- SELECTED PASSAGE:
::::::
The third process to be considered is one in which the photon is converted into matter. This is entirely in accord with Einstein's theory of the equivalence of mass and energy. In the presence of a nucleus, as sketched in Figure 5.6, a gamma ray photon disappears and two particles appear—an electron and a positron. Because these are of equal charge but of opposite sign, there is no net charge after the reaction, just as before, the gamma ray having zero charge. The law of conservation of charge is thus met. The total new mass produced is twice the mass-energy of the electron, 2(0.51) = 1.02 MeV, which means that the reaction can occur only if the gamma ray has at least this amount of energy. The cross section for the process of pair production rises from zero as shown in Figure 5.4 for lead. The reverse process also takes place. As sketched in Figure 5.7, when an electron and a positron combine, they are annihilated as material particles, and two gamma rays of energy totaling at least 1.02 MeV are released. That there must be two photons is a consequence of the principle of momentum conservation.

Figure 5.6. Pair production.

Figure 5.7. Pair annihilation.

The reverse process, in which two high-energy photons collide to form an electron-positron pair, is believed to have been common in early times after the Big Bang.
::::::
- PROBLEM TO SOLVE: How would the passage on pair production and annihilation go on after its last sentence? Write the continuation.

- DATA SECTION:
::::::
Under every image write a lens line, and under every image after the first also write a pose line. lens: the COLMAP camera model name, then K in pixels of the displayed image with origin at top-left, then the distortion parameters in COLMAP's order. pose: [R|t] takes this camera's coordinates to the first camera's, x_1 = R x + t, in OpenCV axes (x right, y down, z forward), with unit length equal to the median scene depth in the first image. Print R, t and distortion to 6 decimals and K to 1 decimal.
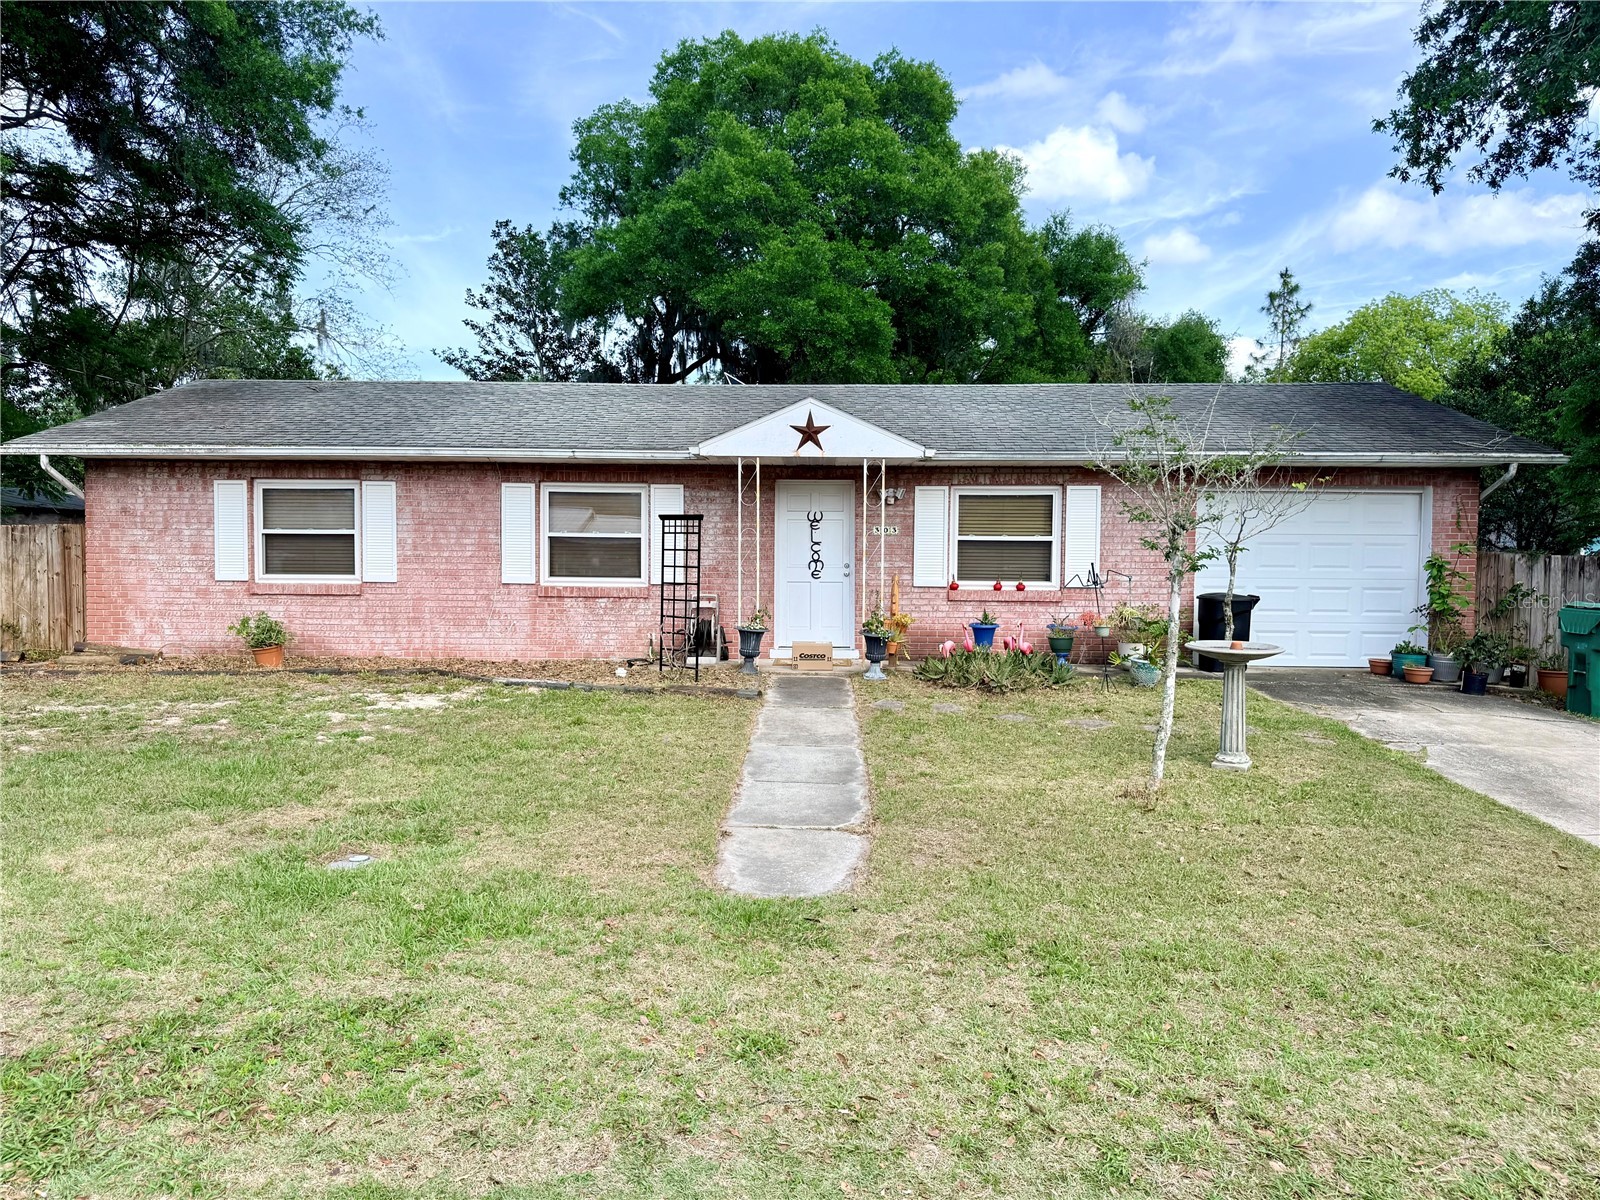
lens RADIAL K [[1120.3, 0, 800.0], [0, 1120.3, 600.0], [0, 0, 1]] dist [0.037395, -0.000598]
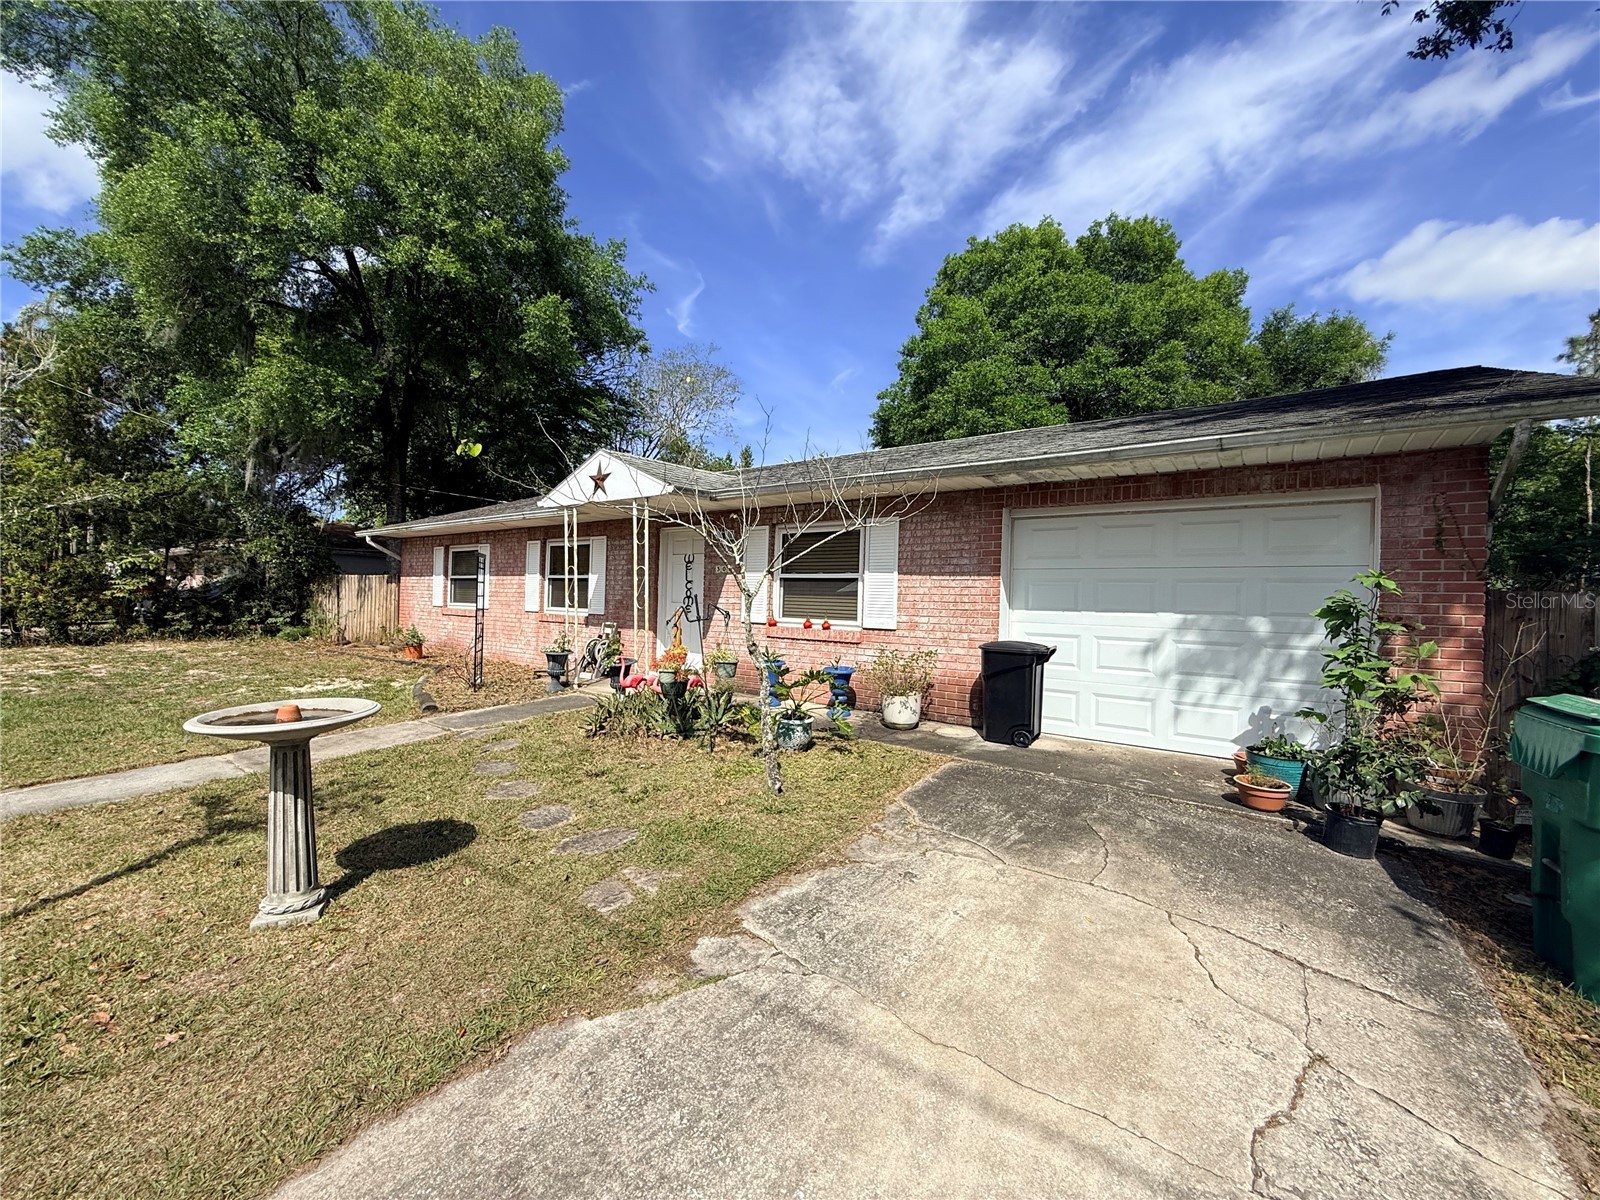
::::::
- OUTPUT OF THE TASK:
Figure 5.4 shows that the total gamma ray cross section curve for lead (Pb), as the sum of the components for Compton effect, photoelectric effect, and pair production, exhibits a minimum at approximately 3 MeV energy. This implies that gamma rays in this vicinity are more penetrating than those of higher or lower energy. In contrast with β particles and α particles, which have a definite range, a certain fraction of incident gamma rays can pass through any thickness of material. The exponential expression eΣz as used to describe neutron behavior can be carried over to the attenuation of gamma rays in matter. One can use the mean free path λ = 1/Σ or, better, the half-thickness 0.693/Σ, the distance in which the intensity of a gamma ray beam is reduced by a factor of two.

Cross section data for the interaction of photons with many elements are found in the NIST Web site (see References).

5.4. Neutron Reactions

For completeness, we review again the interaction of neutrons with matter. Neutrons may be scattered by nuclei elastically or inelastically, may be captured with resulting gamma ray emission, or may cause fission. If their energy is high enough, neutrons may induce (n, p) and (n, α) reactions as well.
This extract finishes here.